** Supplied material follows **

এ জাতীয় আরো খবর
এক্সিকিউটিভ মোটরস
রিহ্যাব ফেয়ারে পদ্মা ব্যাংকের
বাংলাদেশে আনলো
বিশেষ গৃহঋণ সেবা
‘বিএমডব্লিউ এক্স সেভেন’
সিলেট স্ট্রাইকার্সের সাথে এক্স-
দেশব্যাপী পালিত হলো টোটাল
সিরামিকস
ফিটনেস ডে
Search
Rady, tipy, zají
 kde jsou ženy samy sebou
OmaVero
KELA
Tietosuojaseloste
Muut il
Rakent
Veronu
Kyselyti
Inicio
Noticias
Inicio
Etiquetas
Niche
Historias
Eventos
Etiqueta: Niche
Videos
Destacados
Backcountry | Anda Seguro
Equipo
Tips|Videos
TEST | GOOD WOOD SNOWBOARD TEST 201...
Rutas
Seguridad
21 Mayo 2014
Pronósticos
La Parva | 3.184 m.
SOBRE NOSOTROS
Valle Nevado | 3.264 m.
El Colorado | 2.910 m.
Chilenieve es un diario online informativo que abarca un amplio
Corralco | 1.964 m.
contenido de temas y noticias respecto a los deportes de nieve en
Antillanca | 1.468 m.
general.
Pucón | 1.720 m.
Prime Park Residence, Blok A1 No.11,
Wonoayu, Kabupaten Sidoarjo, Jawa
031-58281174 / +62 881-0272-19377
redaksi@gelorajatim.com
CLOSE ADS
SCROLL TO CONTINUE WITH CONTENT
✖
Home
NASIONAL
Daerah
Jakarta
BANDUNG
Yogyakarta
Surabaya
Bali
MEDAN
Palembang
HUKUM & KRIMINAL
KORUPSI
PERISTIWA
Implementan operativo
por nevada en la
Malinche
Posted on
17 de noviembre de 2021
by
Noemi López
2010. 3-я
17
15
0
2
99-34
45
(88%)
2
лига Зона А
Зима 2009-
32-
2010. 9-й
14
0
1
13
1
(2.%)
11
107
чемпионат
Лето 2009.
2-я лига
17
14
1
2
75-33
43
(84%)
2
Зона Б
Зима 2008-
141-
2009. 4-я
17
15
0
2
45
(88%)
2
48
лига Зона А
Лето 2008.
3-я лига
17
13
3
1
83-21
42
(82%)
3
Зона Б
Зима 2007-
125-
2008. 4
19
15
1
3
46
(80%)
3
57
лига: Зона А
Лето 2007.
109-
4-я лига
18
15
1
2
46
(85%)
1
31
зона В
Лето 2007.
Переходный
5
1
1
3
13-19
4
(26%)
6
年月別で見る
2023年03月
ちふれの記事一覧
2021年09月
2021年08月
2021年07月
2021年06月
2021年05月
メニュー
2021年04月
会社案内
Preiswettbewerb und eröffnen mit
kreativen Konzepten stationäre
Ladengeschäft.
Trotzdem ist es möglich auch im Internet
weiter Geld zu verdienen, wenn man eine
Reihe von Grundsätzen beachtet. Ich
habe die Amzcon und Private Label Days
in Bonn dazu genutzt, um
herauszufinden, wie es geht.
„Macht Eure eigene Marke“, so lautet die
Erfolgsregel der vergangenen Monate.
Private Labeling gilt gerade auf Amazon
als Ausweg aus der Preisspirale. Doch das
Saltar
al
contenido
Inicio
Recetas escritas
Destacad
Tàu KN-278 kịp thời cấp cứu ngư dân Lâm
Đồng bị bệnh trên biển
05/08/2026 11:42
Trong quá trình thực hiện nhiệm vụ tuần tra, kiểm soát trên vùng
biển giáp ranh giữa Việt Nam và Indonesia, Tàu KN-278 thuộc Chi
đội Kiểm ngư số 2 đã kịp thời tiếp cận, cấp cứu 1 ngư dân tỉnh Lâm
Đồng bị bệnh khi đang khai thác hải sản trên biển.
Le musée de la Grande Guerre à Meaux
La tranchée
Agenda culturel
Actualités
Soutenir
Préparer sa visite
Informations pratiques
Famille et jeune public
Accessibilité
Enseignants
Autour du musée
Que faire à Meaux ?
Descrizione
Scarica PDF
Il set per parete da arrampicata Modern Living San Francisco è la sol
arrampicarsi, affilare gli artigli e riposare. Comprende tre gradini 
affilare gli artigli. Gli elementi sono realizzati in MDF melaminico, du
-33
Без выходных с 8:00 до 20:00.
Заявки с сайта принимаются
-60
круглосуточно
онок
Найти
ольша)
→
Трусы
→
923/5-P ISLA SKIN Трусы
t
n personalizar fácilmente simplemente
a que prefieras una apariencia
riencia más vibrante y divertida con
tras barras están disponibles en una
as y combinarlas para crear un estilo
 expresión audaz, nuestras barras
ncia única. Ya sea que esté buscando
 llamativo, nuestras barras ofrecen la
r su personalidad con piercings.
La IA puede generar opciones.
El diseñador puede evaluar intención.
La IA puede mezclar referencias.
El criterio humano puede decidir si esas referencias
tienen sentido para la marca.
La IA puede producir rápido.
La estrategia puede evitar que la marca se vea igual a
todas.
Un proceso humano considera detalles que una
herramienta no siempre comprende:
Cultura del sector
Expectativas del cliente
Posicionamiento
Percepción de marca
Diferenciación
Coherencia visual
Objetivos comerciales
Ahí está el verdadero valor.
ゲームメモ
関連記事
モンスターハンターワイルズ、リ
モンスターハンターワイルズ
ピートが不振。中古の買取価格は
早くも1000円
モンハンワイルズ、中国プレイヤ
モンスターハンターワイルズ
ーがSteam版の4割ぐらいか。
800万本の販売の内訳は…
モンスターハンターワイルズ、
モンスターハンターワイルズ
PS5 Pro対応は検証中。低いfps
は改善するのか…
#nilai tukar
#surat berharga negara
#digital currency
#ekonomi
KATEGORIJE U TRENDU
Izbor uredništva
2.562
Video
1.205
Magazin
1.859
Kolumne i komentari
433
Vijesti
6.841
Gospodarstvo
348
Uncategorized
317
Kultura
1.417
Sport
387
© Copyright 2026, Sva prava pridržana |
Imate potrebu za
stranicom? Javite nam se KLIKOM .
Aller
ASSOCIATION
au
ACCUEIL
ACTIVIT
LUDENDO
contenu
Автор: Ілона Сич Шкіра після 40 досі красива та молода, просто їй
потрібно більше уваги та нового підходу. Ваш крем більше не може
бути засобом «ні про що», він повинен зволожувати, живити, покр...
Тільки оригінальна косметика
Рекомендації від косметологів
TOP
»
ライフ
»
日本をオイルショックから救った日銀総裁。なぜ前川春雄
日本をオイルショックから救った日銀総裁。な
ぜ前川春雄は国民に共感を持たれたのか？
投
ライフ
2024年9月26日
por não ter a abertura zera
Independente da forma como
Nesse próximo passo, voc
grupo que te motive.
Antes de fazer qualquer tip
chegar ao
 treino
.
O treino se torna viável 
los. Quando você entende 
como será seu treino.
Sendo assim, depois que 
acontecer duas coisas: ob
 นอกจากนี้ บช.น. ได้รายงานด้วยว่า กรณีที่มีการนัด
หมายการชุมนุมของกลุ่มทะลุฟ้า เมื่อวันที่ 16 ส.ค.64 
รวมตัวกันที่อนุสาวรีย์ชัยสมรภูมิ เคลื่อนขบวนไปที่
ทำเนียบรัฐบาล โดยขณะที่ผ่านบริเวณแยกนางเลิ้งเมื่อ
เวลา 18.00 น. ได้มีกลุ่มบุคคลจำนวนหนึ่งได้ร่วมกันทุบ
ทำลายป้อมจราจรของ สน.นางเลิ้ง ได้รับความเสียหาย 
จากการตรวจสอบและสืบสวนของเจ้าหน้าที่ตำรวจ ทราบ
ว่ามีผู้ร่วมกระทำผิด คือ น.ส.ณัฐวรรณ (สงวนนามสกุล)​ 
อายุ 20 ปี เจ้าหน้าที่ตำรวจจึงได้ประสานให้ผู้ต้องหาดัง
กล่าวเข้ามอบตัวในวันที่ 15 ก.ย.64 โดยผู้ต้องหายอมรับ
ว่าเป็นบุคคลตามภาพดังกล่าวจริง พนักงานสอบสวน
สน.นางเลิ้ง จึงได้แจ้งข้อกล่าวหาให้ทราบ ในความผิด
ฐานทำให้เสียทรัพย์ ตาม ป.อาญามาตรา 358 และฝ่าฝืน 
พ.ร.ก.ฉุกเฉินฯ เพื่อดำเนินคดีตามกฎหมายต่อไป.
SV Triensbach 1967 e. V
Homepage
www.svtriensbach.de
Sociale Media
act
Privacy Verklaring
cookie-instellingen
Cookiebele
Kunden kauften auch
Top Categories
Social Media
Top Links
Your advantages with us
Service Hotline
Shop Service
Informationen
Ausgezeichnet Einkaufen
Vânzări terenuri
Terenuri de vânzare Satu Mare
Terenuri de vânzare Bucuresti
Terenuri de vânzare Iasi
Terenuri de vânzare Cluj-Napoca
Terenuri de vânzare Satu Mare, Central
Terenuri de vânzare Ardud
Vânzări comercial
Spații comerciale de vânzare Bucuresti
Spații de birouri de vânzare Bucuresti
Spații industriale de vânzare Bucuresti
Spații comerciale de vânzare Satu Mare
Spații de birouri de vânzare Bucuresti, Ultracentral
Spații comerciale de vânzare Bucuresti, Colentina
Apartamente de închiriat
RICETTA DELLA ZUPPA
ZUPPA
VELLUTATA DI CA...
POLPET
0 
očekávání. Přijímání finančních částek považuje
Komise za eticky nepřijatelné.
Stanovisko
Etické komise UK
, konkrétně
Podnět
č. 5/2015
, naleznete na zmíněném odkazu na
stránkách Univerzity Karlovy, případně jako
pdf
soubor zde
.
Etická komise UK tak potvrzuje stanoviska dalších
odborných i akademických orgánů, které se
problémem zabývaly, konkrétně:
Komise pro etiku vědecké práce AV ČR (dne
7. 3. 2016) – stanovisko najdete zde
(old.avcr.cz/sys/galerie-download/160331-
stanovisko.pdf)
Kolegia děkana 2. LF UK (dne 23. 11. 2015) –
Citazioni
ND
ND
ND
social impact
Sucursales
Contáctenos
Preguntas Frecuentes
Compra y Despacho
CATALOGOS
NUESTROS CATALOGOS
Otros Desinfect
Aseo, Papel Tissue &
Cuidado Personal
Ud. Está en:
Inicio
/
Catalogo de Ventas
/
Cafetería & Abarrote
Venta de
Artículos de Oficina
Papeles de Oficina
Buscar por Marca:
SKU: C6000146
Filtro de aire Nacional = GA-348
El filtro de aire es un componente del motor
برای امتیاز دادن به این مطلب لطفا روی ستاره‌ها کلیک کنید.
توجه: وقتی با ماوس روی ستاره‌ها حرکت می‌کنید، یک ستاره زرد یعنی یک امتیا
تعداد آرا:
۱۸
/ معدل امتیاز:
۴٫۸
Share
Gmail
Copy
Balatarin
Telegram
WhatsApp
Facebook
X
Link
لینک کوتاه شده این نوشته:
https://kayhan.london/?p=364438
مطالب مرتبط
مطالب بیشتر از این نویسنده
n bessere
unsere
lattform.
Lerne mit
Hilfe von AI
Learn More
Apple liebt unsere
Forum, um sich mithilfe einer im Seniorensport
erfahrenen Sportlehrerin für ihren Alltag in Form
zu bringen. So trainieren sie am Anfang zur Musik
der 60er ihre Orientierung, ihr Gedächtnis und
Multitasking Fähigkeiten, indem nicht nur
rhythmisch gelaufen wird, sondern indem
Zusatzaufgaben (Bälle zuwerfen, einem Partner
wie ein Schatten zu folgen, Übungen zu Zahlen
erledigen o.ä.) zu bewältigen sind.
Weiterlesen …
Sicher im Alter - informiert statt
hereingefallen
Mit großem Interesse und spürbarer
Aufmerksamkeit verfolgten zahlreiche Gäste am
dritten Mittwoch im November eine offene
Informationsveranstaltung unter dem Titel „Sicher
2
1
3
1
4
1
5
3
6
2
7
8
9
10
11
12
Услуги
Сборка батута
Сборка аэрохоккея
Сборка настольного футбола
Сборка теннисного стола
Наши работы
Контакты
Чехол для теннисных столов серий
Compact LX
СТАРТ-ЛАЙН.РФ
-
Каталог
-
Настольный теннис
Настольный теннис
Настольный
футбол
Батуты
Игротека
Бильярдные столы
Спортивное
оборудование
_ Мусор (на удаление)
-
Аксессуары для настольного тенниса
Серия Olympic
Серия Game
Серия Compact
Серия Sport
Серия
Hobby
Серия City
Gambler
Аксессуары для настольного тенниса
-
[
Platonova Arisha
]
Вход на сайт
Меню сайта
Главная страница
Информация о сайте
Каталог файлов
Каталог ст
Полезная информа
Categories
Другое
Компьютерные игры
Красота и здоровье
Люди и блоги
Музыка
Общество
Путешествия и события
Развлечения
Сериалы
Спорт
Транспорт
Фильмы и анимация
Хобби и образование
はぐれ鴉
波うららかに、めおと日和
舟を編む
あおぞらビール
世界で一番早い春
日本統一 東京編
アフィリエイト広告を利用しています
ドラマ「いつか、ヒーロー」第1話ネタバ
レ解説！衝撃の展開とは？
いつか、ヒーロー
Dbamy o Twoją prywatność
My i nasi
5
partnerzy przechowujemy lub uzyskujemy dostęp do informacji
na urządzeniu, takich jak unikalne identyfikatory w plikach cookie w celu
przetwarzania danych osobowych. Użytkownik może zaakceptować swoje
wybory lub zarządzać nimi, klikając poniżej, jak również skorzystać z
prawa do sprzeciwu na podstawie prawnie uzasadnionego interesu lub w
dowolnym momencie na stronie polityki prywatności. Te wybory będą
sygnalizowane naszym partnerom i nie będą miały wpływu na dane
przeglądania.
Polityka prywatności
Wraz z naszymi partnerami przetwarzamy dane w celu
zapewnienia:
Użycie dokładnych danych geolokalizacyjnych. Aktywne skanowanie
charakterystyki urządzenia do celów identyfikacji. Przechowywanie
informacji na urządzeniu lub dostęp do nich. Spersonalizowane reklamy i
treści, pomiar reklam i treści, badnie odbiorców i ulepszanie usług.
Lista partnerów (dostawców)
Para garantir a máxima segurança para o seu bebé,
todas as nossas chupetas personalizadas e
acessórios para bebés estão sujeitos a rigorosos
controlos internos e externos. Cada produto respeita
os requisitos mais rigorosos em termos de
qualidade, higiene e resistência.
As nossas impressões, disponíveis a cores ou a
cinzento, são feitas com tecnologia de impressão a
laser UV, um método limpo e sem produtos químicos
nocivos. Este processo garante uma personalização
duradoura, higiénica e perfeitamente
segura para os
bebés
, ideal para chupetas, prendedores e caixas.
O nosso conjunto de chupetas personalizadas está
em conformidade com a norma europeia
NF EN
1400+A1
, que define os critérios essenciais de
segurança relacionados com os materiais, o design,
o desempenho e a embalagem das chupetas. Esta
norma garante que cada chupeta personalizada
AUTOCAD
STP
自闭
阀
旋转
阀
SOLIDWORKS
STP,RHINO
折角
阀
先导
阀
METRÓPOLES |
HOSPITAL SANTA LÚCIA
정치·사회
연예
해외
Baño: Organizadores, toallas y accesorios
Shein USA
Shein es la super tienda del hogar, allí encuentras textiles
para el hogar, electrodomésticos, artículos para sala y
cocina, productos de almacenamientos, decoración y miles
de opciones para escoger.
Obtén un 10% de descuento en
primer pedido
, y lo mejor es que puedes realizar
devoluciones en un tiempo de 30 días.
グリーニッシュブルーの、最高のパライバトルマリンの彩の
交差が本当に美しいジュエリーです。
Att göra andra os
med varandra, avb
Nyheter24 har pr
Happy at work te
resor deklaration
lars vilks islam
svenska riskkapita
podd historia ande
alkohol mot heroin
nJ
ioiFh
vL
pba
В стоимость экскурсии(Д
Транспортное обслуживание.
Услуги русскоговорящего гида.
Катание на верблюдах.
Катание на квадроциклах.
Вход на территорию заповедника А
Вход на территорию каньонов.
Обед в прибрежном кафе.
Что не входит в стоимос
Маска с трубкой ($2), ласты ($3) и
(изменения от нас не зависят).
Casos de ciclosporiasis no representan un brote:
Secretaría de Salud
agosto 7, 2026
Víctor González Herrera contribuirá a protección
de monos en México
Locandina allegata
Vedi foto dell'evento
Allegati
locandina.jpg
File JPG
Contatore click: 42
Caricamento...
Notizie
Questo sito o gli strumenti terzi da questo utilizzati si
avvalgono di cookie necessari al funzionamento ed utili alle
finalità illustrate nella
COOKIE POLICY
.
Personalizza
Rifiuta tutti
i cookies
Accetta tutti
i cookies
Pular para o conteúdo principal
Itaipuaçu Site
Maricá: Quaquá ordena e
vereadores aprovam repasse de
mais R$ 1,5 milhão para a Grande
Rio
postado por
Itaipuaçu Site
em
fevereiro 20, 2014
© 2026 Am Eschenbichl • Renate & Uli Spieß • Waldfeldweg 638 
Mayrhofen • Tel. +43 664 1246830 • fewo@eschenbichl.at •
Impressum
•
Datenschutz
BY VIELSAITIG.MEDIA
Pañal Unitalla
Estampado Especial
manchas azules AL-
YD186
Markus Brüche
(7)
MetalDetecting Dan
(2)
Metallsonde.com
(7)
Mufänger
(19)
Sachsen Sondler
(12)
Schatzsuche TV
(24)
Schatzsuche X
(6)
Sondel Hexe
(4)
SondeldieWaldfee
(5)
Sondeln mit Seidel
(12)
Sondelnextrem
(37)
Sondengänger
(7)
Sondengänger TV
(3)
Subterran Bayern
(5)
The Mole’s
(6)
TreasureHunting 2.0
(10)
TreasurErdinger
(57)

** End of Supplied material **

Tell how many lines of the records above contain "территорию", replying with the number only.

2